Para se ter ideia, em relação ao ano passado são aproximadamente 30% a mais de carnês emitidos em 2017. São exatamente 93.544 carnês que vão chegar aos contribuintes. Significa, portanto, que a paróquia possui esse quantitativo de imóveis, considerando os residenciais, comerciais, industriais e públicos.


MUITOS DEVERIAM PAGAR,

MAS NÃO PAGAVAM IPTU

Considerando esse aumento no número e carnês, sendo que ano passado quase 20 mil foram lançados a mais para pagamento de IPTU, significa que quase a metade dos lageanos com imóveis simplesmente não pagavam o imposto, até a administração anterior lançar mão do georeferenciamento. Na última prosa que tivemos com o então secretário Jorge Raineski (Seplan), ele lembrou que o georeferenciamento permitirá que a prefeitura utilize o sistema como ferramenta para outras providências.

O então secretário Raineski, o mentor intelectual de uma das melhores providências para a máquina de arrecadar do município: o georeferenciamento.

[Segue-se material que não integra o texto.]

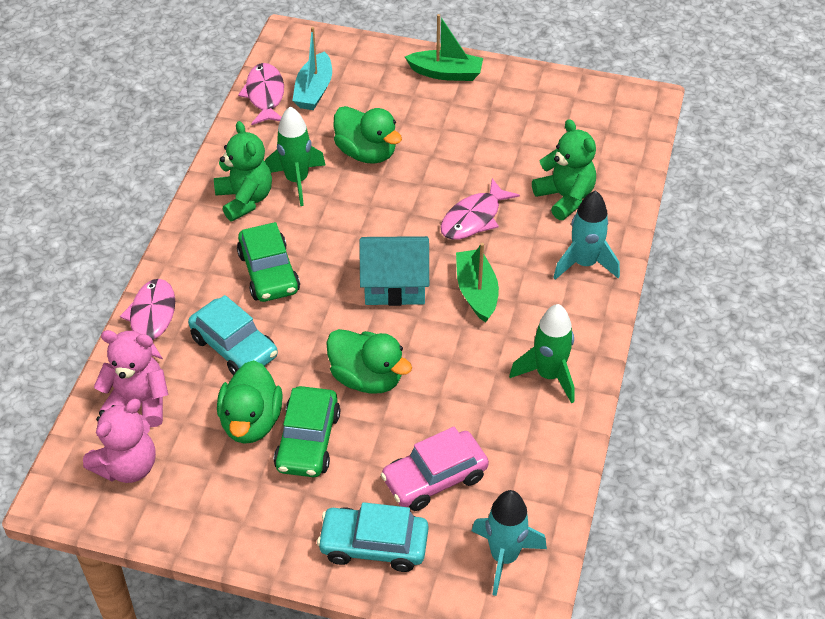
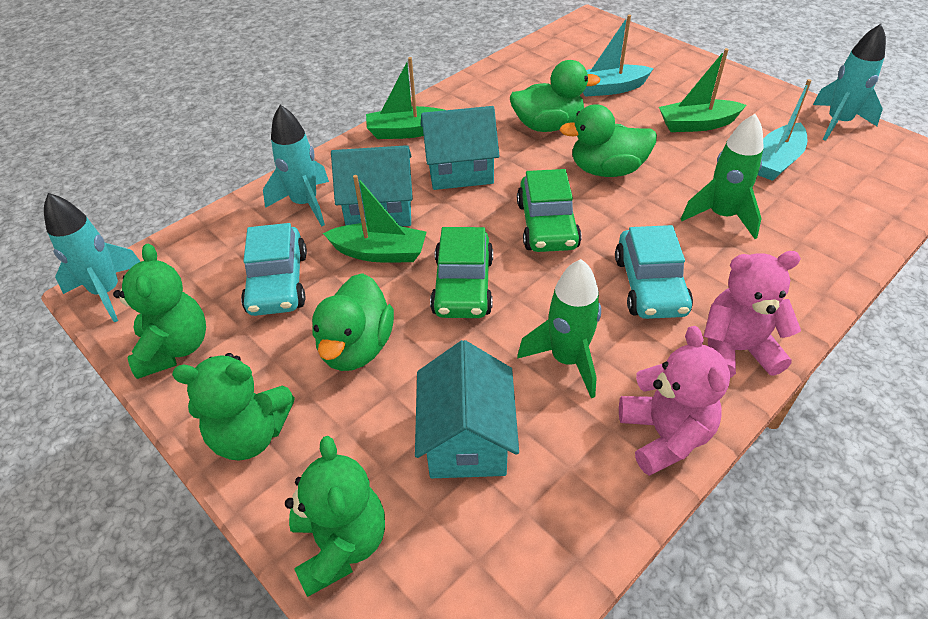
green boat: [405,14,483,81] [456,243,499,323] = 2 -> [323,175,426,263] [366,57,444,139] [659,48,746,132] = 3
green teddy bear: [214,121,272,221] [532,119,596,220] = 2 -> [113,244,206,379] [172,353,295,461] [285,436,385,597] = 3
pink car: [381,427,489,511] = 1 -> none = 0
pink fish: [120,279,175,359] [238,63,284,125] [440,178,520,240] = 3 -> none = 0
turquoise boat: [293,27,332,110] = 1 -> [583,15,654,97] [758,79,812,181] = 2
turquoise house: [359,236,429,306] = 1 -> [331,145,413,226] [415,340,519,478] [421,106,499,190] = 3
turquoise rocket: [472,490,547,596] [553,190,620,280] = 2 -> [44,193,141,322] [263,105,329,226] [813,24,886,141] = 3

Não houve reajuste no IPTU, mas muita gente que não pagava, agora terá que comparecer para ajudar nas despesas da mãe prefa!


ARRECADAÇÃO MUITO BAIXA

Em que pese esse incremento no número de carnês de IPTU, porque mais e 93 mil imóveis foram cadastrados, o montante da arrecadação gerada por esse imposto é baixo. De acordo com os dados do Paço, foram lançados R$ 22 milhões em IPTU. O valor representa quase a metade de uma arrecadação mensal da prefeitura. Considerando ainda que desses R$ 22 milhões, aquilo que chega aos cofres do Paço de imediato não vai muito além dos R$ 15 milhões devido à inadimplência e outros fatores.

O sistema de georeferenciamento que colocou aquilo que existe na prática, no papel. Com isso, puxadinhos, novos imóveis e outras benfeitorias passam a pagar IPTU


PENSE COMIGO: NÃO

ESTARÍAMOS MAL CONTADOS?

De novo aquela pulga atrás das orelhas: Se temos 93.544 imóveis, será que somos mesmo apenas 158.000 habitantes da paróquia. Excluindo empresas e órgãos públicos, devemos ter ceca de 80 mil imóveis residenciais. Seriam apenas dois habitantes por imóvel e Lages. Não fecha, não é mesmo Doutor IBGE? Estamos muito mal contados!